Baldo meets up with mechanic Momoy David, an old friend of his, to ask for help in finding a job, leading to his employment as a charcutier at a lechon shop. Maria soon becomes friends with Baldo, joining him on a mission to help Miniong, a friend of hers, retrieve money he lost to counterfeiters and swap it with the fake gold bar they sold to him. Maria's boisterous antics nearly disrupt the mission for Baldo, but they eventually succeed. Baldo soon admits his criminal past to Maria, and tries to convince her to leave pickpocketing for good, to which she agrees. However, Maria sees Baldo continuously meet up with a woman, to which she becomes jealous.

Maria vents out her resentment by drinking and working as an entertainer at a club, with Baldo getting irate for her doing the latter. Though Baldo begins confronting Maria about her feelings, their conversation is interrupted by Maj. Corrales, the head of police, who asks for his help in taking down a drug syndicate led by Kits that have made orphans Dodong and Caloy unwitting mules for illegal drugs. On a day when Dodong and Caloy are delivering a bird cage discreetly filled with drugs to Kits, Baldo intercepts them and removes the drugs from the cage before they send it to the syndicate. Upon the failed drug transaction, illegal drug seller Paquito decides to deliver the money he earned so far to his paraplegic boss Don Julian at his mansion, only for Baldo and others to catch them in the act and capture the two for the police.

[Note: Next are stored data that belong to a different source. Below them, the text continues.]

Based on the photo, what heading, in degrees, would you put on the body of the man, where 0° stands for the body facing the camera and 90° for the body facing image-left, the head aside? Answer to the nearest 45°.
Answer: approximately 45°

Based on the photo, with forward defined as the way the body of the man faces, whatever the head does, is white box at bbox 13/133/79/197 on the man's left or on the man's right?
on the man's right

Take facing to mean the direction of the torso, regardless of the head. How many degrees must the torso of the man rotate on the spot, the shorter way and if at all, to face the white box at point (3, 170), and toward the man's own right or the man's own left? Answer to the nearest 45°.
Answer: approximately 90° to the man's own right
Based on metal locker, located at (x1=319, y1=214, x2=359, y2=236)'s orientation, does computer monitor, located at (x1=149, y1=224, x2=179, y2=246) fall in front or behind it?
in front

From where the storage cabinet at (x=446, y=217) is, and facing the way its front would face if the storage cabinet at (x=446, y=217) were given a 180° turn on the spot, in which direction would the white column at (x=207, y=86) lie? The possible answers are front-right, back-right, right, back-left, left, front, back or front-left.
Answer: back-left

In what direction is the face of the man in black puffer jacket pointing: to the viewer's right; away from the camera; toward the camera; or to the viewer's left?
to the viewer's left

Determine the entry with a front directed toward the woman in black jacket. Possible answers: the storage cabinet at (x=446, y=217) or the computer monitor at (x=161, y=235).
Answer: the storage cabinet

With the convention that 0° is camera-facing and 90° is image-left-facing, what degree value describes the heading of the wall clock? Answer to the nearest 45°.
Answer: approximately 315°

With the impending arrival of Iska's estranged daughter Katrina and her Canadian husband George, Baldo decides to temporarily use Don Julian's mansion to help Iska maintain the illusion that she has grown wealthy in the time Katrina was raised abroad. While the banquet at the mansion is being held, Kits and his syndicate kidnap Dodong and Caloy and calls Don Julian's telephone about their intention of bringing them there, to which Baldo answers with his voice disguised. The drug syndicate arrives at the mansion with Dodong and Caloy but are soon ambushed and summarily beaten up by Baldo's friends at the banquet. Meanwhile, Iska reveals to Katrina that the mansion is not hers, and that she is not actually wealthy, but Katrina is unbothered by this and accepts her for who she is. Katrina and George leave the banquet happy, and Momoy informs Iska that with Don Julian going to jail, the mansion now goes to her name.

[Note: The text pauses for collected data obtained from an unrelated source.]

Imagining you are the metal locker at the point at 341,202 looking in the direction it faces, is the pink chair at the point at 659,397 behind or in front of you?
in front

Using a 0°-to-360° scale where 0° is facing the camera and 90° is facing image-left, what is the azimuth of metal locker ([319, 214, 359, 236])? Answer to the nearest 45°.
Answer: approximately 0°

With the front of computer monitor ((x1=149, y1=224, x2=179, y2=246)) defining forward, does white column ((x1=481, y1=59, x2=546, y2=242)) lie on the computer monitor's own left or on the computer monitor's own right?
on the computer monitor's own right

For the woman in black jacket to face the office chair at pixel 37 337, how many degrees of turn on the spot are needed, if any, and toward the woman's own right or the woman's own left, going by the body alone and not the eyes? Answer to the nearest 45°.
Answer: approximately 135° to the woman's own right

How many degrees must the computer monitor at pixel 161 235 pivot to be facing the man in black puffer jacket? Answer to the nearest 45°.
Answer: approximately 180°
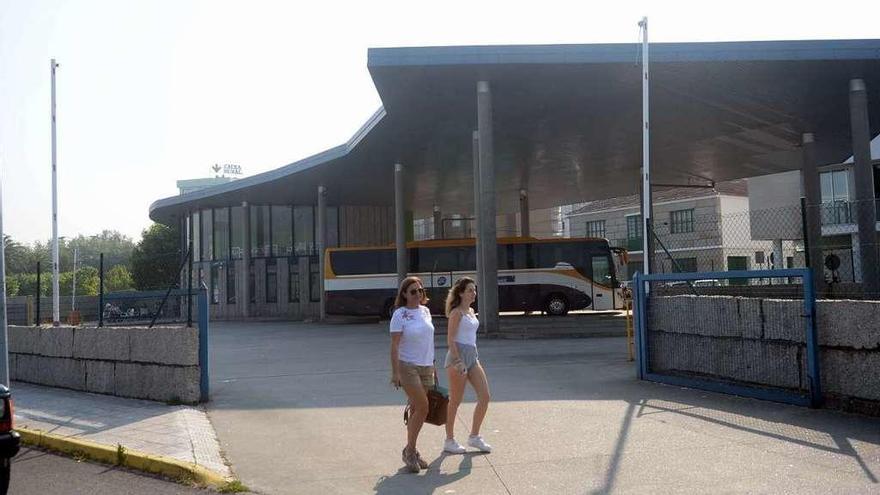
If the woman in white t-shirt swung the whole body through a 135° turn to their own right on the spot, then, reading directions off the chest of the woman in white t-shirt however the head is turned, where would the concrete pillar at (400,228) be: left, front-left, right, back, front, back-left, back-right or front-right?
right

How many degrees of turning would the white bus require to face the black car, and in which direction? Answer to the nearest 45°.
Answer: approximately 90° to its right

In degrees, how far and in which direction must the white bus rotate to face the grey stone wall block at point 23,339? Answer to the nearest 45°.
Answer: approximately 135° to its right

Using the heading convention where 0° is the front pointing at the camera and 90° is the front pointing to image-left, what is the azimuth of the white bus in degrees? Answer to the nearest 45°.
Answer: approximately 270°

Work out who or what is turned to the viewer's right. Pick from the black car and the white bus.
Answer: the white bus

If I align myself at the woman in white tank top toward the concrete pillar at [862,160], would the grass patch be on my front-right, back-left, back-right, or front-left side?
back-left

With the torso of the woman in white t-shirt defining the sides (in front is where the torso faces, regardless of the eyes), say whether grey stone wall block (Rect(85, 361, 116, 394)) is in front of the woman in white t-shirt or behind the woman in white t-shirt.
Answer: behind

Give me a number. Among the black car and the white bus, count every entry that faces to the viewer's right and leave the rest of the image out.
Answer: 1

Ms. Ramos, a child services woman whom Maria kept seeing with Baldo, arrives at Iska's restaurant to mention to Baldo that Dodong's papers as an orphan have all been settled, thus no longer needing to be placed in the care of social services, and that she will go to the United States soon. After Ms. Ramos leaves, Maria, who heard their conversation, excitedly embraces Baldo to the chagrin of Tikboy.

==Cast==

- Fernando Poe Jr. as Baldomero "Baldo" Dimaguiba
- Maricel Soriano as Maria
- Sheryl Cruz as Sonea
- Manilyn Reynes as Mona
- Kristina Paner as Caring
- Chuckie Dreyfus as Dodong
- Christopher Paloma as Caloy
- Mel Martinez as Totoy
- Anita Linda as Francisca "Iska" Abubakar
- Rez Cortez as Tikboy
- Dencio Padilla as Momoy "Lugaw" David
- Paquito Diaz as Kits
- Bomber Moran as Rading
- Bayani Casimiro as Mang Paquito
- Bella Flores as Mila
- Augusto Victa as Miniong
- Tony Carreon as Don Julian
- Tina Loy as Auring
- Jose Romulo as Maj. Corrales
- Karim Kiram as Minero
- Rudy Meyer as Sgt. Lolomboy
- Abbo dela Cruz as Daga
- Geena Sablan as Ms. Ramos
- Dedes Whitaker as Katrina
- David Anderson as George
- Goons:
  - Nonoy de Guzman
  - Rene Hawkins
  - Eddie Tuazon
  - Belo Borja
  - Bert Garon
  - Bebot Davao
  - Renato Tanchingco
  - Boy Sta. Maria
  - Eddie Samonte
  - Romy Nario
  - Victor Bravo
  - Mario Caverio
  - Bebeng Amora
  - Jun Montano
  - Ernie David
  - Ronnie Olivas
  - Joe Estrada
  - George Wendth
  - Edgar Madriaga

==Remake==

On December 5, 2022, Coco Martin was confirmed to star, direct, write, and to co-produce in the Batang Quiapo television remake as its lead character, Tanggol. The series began airing on February 13, 2023.